Button became one of my regulars. I saw her every week for the next several months. At first, I held her throughout our sessions. She readily accepted Reiki and always seemed happy to see me.
She steadily improved to where she was allowed to walk on lead for brief periods. She was unsteady, as you’d expect, but became more active and more agile each week. She progressed from being held to spending our sessions on lead in the courtyard investigating the grass, leaves, sticks, insects and whatever else she could find within the limited area she was allowed to roam.
By the time her cage rest prescription was finished, Button was more than ready to be turned loose! For several weeks she’d been making it very clear that she was ready to boogie and we were putting a major damper on her enthusiasm! I told her to be patient, that I knew she was ready, but she had to humor the humans who were concerned about her.
The neurologist saw Button again and verified her considerable progress, but advised further caution just to be sure. Button begged to differ and looked for every opportunity to show us she was just fine, thank you very much! As you can see from the video below, she had gone from the sad little puppy I’d first met to the happy, energetic little ball of fire that typifies her breed. She had places to go, people to see and things to do!

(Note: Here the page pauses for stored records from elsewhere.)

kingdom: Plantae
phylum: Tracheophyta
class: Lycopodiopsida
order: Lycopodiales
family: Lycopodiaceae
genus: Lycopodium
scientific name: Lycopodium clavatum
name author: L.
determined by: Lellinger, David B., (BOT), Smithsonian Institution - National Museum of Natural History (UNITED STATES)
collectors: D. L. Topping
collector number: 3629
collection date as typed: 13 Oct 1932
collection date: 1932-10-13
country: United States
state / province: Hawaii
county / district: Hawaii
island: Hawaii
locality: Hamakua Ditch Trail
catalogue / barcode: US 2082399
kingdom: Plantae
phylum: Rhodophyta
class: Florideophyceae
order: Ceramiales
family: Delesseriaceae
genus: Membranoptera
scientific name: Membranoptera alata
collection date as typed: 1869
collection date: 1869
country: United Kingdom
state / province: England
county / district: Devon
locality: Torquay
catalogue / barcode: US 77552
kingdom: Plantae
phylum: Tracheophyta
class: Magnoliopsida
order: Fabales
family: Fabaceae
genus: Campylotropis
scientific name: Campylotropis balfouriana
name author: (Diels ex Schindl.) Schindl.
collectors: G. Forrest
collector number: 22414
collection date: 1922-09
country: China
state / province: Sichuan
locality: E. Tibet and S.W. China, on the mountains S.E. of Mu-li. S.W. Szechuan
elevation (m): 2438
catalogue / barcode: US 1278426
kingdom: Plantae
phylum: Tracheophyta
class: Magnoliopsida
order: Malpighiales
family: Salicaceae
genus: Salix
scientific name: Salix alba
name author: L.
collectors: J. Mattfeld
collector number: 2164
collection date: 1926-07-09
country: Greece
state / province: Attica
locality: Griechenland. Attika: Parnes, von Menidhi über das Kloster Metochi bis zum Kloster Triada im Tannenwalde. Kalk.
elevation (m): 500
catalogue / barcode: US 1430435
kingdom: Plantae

I continued to see Button for several weeks after she had clearly recovered from her injury. She was much less interested in Reiki, being busy catching up on the time she’d lost, so I told Lori, the kennel manager, that it was time for me to focus on other animals in greater need. As much as I loved seeing Button, she no longer needed me.
I’m happy to report that Button was eventually adopted by an AID volunteer who was chosen from several applications. I’ll always remember Button, the “miracle” puppy, with appreciation and a smile!